BEGIN Selected extract

Anthony Towns wrote:
> As such, I can see no way to release sarge without having all these
> things removed from the Debian system -- ie main.
> 
> This will result in the following problems:
> 
> 	* important packages such as glibc will have no documentation

This should not be too bad given that glibc is not only documented
in its own info files but also in the man-pages package that is
distributed from different sources.

Oh wait, man-pages became non-free upstream recently...

The Debian package was freed, though.

> 	* many pieces of hardware will not be supported by the Debian system
> 	  itself

Since we already face this "problem" woody already due to new hardware
being incompatible with older one, only the number will grow.

> 	* firmware will need to be split out of the kernel into userspace
> 	  in all cases

It's good when this happens.

> 	* firmware will need to be packaged separately from the
> 	  kernel/X in all cases

Apparently.

> 	* debian-installer will need to be rewritten to support obtaining
> 	  non-free firmware but not other non-free packages

It would be a clean solution at the end of the day, so this is good.

> 	* firmware for drivers needed for booting (network cards
> 	  particularly) will need to be made available as udebs in
> 	  non-free, and separate non-free d-i images will need to be
> 	  made for people relying on that firmware

This is awkward, I admit.  On the other hand, developers also voted
to keep non-free distributed on debian.org machines, so this is a
good chance to support it accordingly, sigh.

> At the rate we're currently going, I don't really expect to be able to
> achieve this this year. In light of the new Social Contract, however,
> I don't believe there are any other decisions I can make in this area.

Thanks for the clarification.

Regards,

	Joey

-- 
The only stupid question is the unasked one.

END Selected extract
BEGIN Records provided

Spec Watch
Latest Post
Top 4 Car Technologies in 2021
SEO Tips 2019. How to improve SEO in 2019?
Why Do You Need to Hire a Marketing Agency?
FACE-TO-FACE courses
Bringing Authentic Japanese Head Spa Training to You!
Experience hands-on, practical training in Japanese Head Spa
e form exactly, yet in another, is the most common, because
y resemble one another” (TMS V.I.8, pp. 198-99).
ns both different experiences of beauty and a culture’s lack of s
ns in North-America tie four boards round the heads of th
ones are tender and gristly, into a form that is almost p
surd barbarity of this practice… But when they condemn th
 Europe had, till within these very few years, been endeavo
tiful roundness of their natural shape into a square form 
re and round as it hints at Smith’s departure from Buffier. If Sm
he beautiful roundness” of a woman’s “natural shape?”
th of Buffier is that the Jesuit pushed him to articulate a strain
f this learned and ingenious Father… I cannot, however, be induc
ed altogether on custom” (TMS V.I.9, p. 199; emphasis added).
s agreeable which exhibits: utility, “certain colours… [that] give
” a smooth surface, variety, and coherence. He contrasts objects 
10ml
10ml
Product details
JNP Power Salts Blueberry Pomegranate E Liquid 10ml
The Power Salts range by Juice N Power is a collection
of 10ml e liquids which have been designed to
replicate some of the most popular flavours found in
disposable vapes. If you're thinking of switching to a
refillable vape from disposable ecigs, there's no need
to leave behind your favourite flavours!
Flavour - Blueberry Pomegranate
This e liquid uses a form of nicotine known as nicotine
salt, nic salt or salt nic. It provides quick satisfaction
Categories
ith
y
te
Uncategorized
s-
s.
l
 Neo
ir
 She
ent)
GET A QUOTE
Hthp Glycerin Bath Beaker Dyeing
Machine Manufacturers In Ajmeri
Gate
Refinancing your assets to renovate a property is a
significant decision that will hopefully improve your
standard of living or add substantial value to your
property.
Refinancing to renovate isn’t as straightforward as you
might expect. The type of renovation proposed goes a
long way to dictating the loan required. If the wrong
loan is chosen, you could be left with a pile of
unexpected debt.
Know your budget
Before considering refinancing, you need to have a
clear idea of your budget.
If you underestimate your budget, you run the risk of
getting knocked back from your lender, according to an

END Records provided

→ **Work instruction A**: In the reply about releasing sarge, restate the paragraph beginning "This is awkward, I admit" more briefly while keeping its main facts.
→ **Work instruction B**: Return the lines of the records from their start through the line containing "of 10ml e liquids which have been designed to", both ends included.
The records are unrelated to the text.

→ **Result A**: The writer admits this is awkward. However, developers also voted to keep non-free distributed on debian.org machines, so this is a good chance to support it properly.

→ **Result B**:
Spec Watch
Latest Post
Top 4 Car Technologies in 2021
SEO Tips 2019. How to improve SEO in 2019?
Why Do You Need to Hire a Marketing Agency?
FACE-TO-FACE courses
Bringing Authentic Japanese Head Spa Training to You!
Experience hands-on, practical training in Japanese Head Spa
e form exactly, yet in another, is the most common, because
y resemble one another” (TMS V.I.8, pp. 198-99).
ns both different experiences of beauty and a culture’s lack of s
ns in North-America tie four boards round the heads of th
ones are tender and gristly, into a form that is almost p
surd barbarity of this practice… But when they condemn th
 Europe had, till within these very few years, been endeavo
tiful roundness of their natural shape into a square form 
re and round as it hints at Smith’s departure from Buffier. If Sm
he beautiful roundness” of a woman’s “natural shape?”
th of Buffier is that the Jesuit pushed him to articulate a strain
f this learned and ingenious Father… I cannot, however, be induc
ed altogether on custom” (TMS V.I.9, p. 199; emphasis added).
s agreeable which exhibits: utility, “certain colours… [that] give
” a smooth surface, variety, and coherence. He contrasts objects 
10ml
10ml
Product details
JNP Power Salts Blueberry Pomegranate E Liquid 10ml
The Power Salts range by Juice N Power is a collection
of 10ml e liquids which have been designed to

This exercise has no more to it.